Content starts

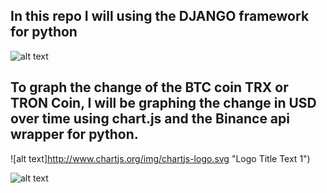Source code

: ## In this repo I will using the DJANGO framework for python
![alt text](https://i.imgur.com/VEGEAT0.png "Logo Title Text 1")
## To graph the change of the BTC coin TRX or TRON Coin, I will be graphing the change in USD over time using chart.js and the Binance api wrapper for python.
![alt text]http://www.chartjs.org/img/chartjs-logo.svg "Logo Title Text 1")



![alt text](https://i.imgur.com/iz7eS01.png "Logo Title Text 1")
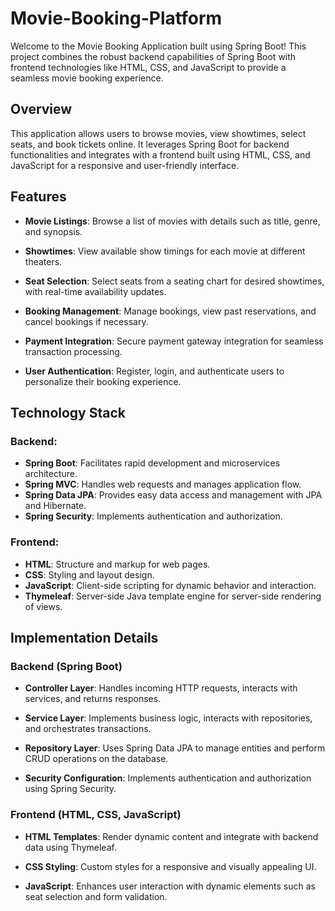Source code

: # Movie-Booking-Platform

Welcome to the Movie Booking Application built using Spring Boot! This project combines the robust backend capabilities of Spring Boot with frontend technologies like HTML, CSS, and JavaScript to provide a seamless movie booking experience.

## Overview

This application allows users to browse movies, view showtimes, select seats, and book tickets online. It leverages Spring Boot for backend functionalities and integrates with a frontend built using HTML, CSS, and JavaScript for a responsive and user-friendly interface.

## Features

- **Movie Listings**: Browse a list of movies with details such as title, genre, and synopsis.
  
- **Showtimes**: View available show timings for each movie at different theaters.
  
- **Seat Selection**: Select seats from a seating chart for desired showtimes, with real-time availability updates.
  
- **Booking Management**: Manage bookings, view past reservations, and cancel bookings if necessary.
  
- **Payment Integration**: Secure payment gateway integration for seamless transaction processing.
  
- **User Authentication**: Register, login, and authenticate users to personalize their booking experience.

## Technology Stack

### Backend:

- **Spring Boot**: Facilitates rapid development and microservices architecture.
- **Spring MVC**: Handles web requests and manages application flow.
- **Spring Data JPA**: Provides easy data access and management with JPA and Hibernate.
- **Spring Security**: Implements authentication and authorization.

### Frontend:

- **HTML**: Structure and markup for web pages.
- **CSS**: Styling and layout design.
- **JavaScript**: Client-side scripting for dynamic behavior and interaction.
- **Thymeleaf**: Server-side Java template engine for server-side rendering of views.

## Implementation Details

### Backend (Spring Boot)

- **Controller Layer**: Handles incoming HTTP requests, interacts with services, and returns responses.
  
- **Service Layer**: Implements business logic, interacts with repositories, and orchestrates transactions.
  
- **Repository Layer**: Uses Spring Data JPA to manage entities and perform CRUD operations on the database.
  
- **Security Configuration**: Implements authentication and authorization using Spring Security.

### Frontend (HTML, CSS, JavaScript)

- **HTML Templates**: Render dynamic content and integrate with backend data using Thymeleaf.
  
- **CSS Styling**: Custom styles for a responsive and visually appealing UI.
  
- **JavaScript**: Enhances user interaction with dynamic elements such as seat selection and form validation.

Content ends

Render all entries verbatim, excluding any pictures they hold.

Source code

: ## In this repo I will using the DJANGO framework for python
![alt text](https://i.imgur.com/VEGEAT0.png "Logo Title Text 1")
## To graph the change of the BTC coin TRX or TRON Coin, I will be graphing the change in USD over time using chart.js and the Binance api wrapper for python.
![alt text]http://www.chartjs.org/img/chartjs-logo.svg "Logo Title Text 1")



![alt text](https://i.imgur.com/iz7eS01.png "Logo Title Text 1")
Source code

: # Movie-Booking-Platform

Welcome to the Movie Booking Application built using Spring Boot! This project combines the robust backend capabilities of Spring Boot with frontend technologies like HTML, CSS, and JavaScript to provide a seamless movie booking experience.

## Overview

This application allows users to browse movies, view showtimes, select seats, and book tickets online. It leverages Spring Boot for backend functionalities and integrates with a frontend built using HTML, CSS, and JavaScript for a responsive and user-friendly interface.

## Features

- **Movie Listings**: Browse a list of movies with details such as title, genre, and synopsis.
  
- **Showtimes**: View available show timings for each movie at different theaters.
  
- **Seat Selection**: Select seats from a seating chart for desired showtimes, with real-time availability updates.
  
- **Booking Management**: Manage bookings, view past reservations, and cancel bookings if necessary.
  
- **Payment Integration**: Secure payment gateway integration for seamless transaction processing.
  
- **User Authentication**: Register, login, and authenticate users to personalize their booking experience.

## Technology Stack

### Backend:

- **Spring Boot**: Facilitates rapid development and microservices architecture.
- **Spring MVC**: Handles web requests and manages application flow.
- **Spring Data JPA**: Provides easy data access and management with JPA and Hibernate.
- **Spring Security**: Implements authentication and authorization.

### Frontend:

- **HTML**: Structure and markup for web pages.
- **CSS**: Styling and layout design.
- **JavaScript**: Client-side scripting for dynamic behavior and interaction.
- **Thymeleaf**: Server-side Java template engine for server-side rendering of views.

## Implementation Details

### Backend (Spring Boot)

- **Controller Layer**: Handles incoming HTTP requests, interacts with services, and returns responses.
  
- **Service Layer**: Implements business logic, interacts with repositories, and orchestrates transactions.
  
- **Repository Layer**: Uses Spring Data JPA to manage entities and perform CRUD operations on the database.
  
- **Security Configuration**: Implements authentication and authorization using Spring Security.

### Frontend (HTML, CSS, JavaScript)

- **HTML Templates**: Render dynamic content and integrate with backend data using Thymeleaf.
  
- **CSS Styling**: Custom styles for a responsive and visually appealing UI.
  
- **JavaScript**: Enhances user interaction with dynamic elements such as seat selection and form validation.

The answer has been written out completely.